Interracial family faces prejudice: Whoa! That generic 'church' reference just isn't enough

So, is the following statement true: A church is a church is a church is a church?

In other words, are all churches the same? When reporters cover stories about controversies linked to "a church," shouldn't it be a standard part of their journalistic marching orders to provide some kind of modifier or brand name in front of the word "church"?

I think most GetReligion readers would say "yes." Why pin some kind of blame on a vague institution when, with one or two questions, a journalist could dig out specific information to provide to readers?

You will see what I mean in the following story from The Clarion-Ledger in Jackson, Miss. The headline -- "Mississippi RV park owner evicts interracial couple" -- doesn't point to the religion angle, so hang on. Here is the overture:

TUPELO -- A Mississippi RV park owner evicted an interracial couple because of the color of their skin.
“Me and my husband, not ever in 10 years have we experienced any problem,” said Erica Flores Dunahoo, who is Hispanic and Native American and whose husband, a National Guardsman, is African-American. “Nobody’s given us dirty looks. This is our first time.”
More than a half-century after the Civil Rights Act of 1964 barred discrimination on the basis of race, Gene Baker acknowledged asking the interracial couple to leave his RV park near Tupelo. Baker, who lives in Aberdeen, said he only did it because “the neighbors were giving me such a problem.”

The on-the-record reaction from Baker is crucial.

Later on in the story, readers are given this crucial information linked to Baker, which pulls the church angle into play:

In February, Dunahoo, 40, and her 37-year-old husband, Stanley Hoskins, who have two children, were looking to rent an RV space when she contacted Baker. “We were trying to save money to get our life on track,” she said.
On Feb. 28, she arrived at the RV park and gave Baker a $275 check for rent for the month.
“He was real nice,” she said. “He invited me to church and gave me a hug. I bragged on him to my family.”

Yes, in the South it is perfectly normal for people to invite newcomers to church. Trust me on that.

Now, that friendly word of invitation is interesting, to say the least, in light of what Dunahoo says happened next in this sad drama.

The next day, she said, Baker telephoned her and said, “Hey, you didn’t tell me you was married to no black man.” She said she replied that she didn’t realize it was a problem.
“Oh, it’s a big problem with the members of my church, my community and my mother-in-law,” she quoted him as saying. “They don’t allow that black and white shacking.”
“We’re not shacking.
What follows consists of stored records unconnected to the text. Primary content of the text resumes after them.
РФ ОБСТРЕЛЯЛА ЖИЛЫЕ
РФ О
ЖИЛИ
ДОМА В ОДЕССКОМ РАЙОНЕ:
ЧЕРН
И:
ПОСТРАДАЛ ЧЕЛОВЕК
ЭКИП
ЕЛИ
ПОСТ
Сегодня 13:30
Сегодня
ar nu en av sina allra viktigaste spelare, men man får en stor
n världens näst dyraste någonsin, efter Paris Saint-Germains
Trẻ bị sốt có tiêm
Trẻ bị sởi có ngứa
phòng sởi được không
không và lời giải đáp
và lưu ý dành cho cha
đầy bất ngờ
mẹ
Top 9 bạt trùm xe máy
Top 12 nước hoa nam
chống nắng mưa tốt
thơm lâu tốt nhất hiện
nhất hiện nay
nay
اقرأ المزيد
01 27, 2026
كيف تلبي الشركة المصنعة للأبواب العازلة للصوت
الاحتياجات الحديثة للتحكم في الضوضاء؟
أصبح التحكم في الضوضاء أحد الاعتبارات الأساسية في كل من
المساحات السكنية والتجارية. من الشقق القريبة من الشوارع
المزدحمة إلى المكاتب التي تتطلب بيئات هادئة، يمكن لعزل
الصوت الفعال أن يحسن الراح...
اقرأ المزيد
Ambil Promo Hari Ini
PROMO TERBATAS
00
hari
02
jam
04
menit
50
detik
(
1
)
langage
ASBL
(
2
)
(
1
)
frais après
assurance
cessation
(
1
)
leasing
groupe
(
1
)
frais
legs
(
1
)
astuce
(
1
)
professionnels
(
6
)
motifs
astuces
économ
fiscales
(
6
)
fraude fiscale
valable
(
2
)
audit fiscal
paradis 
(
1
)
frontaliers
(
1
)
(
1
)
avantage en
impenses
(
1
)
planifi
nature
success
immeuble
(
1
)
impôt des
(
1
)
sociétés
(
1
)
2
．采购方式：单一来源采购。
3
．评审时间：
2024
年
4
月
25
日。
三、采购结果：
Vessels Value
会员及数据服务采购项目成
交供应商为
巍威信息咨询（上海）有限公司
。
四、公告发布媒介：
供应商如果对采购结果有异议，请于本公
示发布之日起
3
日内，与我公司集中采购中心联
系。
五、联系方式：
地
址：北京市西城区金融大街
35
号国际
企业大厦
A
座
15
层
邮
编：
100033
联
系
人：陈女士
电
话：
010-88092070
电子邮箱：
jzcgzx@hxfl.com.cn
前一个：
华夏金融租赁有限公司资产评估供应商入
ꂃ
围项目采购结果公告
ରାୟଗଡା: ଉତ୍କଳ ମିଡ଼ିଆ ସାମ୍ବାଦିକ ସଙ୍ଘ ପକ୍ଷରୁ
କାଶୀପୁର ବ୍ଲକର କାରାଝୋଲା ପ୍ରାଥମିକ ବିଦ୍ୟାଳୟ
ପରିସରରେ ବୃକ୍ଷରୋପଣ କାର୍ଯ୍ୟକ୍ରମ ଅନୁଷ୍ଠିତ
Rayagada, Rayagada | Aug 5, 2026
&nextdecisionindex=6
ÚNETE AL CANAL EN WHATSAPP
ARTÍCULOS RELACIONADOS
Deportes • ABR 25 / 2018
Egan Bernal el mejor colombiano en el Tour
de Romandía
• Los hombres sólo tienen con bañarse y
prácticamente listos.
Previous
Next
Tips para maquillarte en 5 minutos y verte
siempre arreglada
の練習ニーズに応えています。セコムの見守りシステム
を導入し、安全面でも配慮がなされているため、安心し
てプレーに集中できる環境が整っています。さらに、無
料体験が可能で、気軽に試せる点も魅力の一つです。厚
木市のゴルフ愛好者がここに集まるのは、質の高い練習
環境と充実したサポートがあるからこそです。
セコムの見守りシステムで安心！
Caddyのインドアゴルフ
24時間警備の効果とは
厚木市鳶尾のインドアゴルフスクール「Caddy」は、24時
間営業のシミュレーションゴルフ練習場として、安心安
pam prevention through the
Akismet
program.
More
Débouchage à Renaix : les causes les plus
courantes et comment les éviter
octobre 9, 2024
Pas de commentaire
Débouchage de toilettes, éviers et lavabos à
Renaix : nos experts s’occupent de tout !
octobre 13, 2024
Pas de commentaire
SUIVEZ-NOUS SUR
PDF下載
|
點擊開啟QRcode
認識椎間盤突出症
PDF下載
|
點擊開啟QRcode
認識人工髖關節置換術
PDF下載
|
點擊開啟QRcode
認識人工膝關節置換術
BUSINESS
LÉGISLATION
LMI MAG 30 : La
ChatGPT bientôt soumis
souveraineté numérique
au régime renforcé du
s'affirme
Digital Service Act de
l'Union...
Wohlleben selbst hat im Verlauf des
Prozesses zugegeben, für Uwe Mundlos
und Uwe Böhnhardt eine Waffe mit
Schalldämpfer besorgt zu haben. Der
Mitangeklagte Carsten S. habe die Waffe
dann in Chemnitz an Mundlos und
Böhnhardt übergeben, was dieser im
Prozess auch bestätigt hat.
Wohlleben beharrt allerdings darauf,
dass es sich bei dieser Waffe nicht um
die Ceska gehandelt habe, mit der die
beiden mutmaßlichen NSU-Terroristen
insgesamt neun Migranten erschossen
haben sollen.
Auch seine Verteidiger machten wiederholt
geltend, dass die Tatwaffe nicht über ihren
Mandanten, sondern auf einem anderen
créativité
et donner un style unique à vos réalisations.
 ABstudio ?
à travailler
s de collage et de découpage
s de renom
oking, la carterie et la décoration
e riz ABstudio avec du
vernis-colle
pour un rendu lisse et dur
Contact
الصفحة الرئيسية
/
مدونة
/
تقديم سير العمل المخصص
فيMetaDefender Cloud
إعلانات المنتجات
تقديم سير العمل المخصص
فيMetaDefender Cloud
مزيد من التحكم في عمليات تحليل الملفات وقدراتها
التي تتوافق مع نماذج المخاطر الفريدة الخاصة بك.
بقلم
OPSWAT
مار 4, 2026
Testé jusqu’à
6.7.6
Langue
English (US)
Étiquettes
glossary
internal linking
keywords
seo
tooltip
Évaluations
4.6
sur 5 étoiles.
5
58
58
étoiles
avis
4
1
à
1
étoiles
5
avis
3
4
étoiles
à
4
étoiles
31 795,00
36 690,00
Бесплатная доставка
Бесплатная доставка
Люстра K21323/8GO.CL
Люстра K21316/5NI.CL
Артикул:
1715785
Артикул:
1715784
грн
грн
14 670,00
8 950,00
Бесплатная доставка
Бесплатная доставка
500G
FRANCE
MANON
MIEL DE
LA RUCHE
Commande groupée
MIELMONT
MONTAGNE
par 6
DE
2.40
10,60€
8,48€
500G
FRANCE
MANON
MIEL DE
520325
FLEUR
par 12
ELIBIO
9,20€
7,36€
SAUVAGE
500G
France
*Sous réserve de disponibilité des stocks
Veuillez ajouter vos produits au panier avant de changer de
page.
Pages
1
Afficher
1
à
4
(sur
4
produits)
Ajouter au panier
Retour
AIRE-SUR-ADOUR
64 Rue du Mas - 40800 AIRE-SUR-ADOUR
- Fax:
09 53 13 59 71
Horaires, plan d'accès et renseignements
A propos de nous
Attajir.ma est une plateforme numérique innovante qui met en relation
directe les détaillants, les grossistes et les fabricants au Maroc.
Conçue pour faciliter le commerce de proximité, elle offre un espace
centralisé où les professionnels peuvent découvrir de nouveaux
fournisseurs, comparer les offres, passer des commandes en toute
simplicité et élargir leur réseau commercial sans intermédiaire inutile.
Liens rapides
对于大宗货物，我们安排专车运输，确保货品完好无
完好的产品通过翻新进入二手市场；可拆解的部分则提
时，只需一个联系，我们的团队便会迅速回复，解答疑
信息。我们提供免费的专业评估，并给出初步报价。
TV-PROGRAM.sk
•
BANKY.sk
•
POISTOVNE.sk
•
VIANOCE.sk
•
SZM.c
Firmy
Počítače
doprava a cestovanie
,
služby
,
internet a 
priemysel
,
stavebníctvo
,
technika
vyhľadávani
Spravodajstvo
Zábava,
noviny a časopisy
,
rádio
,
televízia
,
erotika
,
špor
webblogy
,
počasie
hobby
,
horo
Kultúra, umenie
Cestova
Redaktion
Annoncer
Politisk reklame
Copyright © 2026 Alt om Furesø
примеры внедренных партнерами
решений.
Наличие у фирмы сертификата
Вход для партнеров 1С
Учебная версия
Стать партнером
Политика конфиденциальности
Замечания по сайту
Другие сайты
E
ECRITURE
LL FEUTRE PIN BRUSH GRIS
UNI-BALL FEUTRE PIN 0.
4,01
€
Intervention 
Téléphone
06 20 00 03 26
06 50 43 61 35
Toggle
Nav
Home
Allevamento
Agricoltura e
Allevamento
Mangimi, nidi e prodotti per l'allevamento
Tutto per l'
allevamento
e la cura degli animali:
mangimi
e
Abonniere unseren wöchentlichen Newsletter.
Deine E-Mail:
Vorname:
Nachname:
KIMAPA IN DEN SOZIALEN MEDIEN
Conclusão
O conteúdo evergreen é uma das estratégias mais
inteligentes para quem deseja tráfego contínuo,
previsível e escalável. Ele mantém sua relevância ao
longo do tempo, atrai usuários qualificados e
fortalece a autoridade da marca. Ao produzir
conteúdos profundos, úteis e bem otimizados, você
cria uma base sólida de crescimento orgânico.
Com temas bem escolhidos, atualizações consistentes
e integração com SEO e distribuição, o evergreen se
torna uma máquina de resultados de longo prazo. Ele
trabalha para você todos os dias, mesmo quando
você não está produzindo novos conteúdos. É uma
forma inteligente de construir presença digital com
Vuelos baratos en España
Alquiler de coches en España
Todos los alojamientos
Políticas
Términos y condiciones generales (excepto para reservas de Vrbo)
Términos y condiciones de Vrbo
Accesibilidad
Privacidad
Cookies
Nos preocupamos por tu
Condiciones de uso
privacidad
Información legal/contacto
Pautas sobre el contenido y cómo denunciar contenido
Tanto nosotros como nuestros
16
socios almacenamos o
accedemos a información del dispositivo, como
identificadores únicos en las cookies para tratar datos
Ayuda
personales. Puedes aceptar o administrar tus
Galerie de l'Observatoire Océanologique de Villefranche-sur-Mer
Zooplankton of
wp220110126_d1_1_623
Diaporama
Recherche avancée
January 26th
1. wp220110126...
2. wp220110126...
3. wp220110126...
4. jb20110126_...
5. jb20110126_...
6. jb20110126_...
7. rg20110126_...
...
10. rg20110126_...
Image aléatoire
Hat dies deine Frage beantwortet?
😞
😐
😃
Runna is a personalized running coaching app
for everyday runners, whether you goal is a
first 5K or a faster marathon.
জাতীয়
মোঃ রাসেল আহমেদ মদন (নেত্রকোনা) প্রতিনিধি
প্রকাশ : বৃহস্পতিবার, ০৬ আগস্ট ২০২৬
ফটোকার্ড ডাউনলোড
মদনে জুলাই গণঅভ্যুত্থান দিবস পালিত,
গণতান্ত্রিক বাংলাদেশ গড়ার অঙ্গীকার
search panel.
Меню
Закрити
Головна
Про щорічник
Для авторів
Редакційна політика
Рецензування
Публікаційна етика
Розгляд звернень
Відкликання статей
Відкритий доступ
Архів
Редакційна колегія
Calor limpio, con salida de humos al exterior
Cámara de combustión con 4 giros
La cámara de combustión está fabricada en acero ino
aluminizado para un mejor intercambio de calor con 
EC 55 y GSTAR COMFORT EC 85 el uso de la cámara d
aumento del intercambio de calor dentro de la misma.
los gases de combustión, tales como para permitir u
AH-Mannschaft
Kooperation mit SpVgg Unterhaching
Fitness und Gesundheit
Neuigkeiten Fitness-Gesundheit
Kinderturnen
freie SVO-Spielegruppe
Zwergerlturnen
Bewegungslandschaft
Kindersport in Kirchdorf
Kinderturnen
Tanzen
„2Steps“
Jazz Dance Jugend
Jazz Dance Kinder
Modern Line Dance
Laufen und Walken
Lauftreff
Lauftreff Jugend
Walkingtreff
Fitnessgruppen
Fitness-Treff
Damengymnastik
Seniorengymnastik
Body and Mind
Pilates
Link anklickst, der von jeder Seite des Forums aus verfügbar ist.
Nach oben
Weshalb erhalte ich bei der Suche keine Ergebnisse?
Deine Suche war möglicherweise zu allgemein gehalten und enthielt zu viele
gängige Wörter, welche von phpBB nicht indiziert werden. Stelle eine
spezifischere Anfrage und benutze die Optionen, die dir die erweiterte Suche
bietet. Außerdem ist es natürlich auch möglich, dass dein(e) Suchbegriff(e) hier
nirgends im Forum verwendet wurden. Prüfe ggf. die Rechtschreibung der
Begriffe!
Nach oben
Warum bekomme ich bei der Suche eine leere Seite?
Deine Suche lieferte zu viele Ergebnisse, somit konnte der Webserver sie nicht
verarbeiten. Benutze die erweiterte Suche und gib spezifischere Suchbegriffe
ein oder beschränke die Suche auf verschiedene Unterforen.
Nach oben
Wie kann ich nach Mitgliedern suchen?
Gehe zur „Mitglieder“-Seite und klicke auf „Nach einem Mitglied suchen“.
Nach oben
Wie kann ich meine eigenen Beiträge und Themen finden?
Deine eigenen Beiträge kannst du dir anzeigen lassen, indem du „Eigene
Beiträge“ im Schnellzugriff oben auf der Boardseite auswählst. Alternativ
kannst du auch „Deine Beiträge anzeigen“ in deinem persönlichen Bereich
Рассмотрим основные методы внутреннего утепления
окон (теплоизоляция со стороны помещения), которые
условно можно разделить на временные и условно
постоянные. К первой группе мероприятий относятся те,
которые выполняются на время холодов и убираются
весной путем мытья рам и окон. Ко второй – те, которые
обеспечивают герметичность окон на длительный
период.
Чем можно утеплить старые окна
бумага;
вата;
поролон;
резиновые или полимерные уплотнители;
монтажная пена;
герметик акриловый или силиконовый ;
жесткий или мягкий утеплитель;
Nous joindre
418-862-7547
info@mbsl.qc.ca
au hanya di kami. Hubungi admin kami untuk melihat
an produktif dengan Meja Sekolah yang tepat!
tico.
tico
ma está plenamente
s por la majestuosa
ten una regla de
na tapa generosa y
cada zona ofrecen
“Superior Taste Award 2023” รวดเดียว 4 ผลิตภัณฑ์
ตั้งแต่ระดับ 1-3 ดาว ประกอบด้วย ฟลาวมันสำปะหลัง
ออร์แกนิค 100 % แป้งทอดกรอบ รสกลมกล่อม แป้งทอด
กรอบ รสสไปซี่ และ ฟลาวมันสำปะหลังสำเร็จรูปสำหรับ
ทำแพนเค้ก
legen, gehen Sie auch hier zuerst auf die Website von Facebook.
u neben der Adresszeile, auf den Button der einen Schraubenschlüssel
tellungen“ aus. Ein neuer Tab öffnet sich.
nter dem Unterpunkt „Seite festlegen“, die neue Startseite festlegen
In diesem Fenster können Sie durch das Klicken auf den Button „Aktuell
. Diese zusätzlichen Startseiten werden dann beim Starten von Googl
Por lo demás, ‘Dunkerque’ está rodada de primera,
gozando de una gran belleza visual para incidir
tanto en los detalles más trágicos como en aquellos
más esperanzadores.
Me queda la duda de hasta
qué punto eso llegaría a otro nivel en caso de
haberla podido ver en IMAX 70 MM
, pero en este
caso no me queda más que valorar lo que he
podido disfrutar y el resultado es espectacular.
We’re married,” she replied.
“Oh, it’s the same thing,” she quoted him as replying.

OK, at this point in the story I TOTALLY want to know more about this church. How about you?

Fact is, the Bible Belt contains more than its share of churches that have diverse congregations and interracial marriages.

Back in the 1980s -- make that the early 1980s -- I covered a funeral at one of the most powerful fundamentalist (that label was openly embraced in the pews) Baptist churches in Charlotte, N.C., and was intrigued to find more than a few African-Americans in the pews and the husband of one mixed-race couple serving in the board of deacons. What pulled these families into the church? A strong, and integrated, Christian school.

My assumption is that the editors handling this Clarion-Ledger story were thinking that they didn't need to identify this church, because, you know, everyone knows what kind of church would contain people that think like this. It would have to be Baptist, Pentecostal or some other brand of holy-roller place, right?

Maybe, maybe not. I do know that the Jackson area would include plenty of evangelical and even fundamentalist churches in which people would find this kind of racial discrimination horrifying and smoke from the pit of hell.

Belief it or not, the generic church angle shows up again before the story is done.

Asked if he had a problem with a mixed-race couple, Baker replied, “Oh, no.” He said his church lets interracial couples attend.
Dunahoo said he told her they could attend their church but “we’re not allowed to be members.”

OK, what kind of church are we talking about here? Why not ask that question and print the answer? In terms of quality journalism, what is to be gained by leaving readers in the dark?

This generic, no-name church stuff just doesn't cut it when the stakes are this high.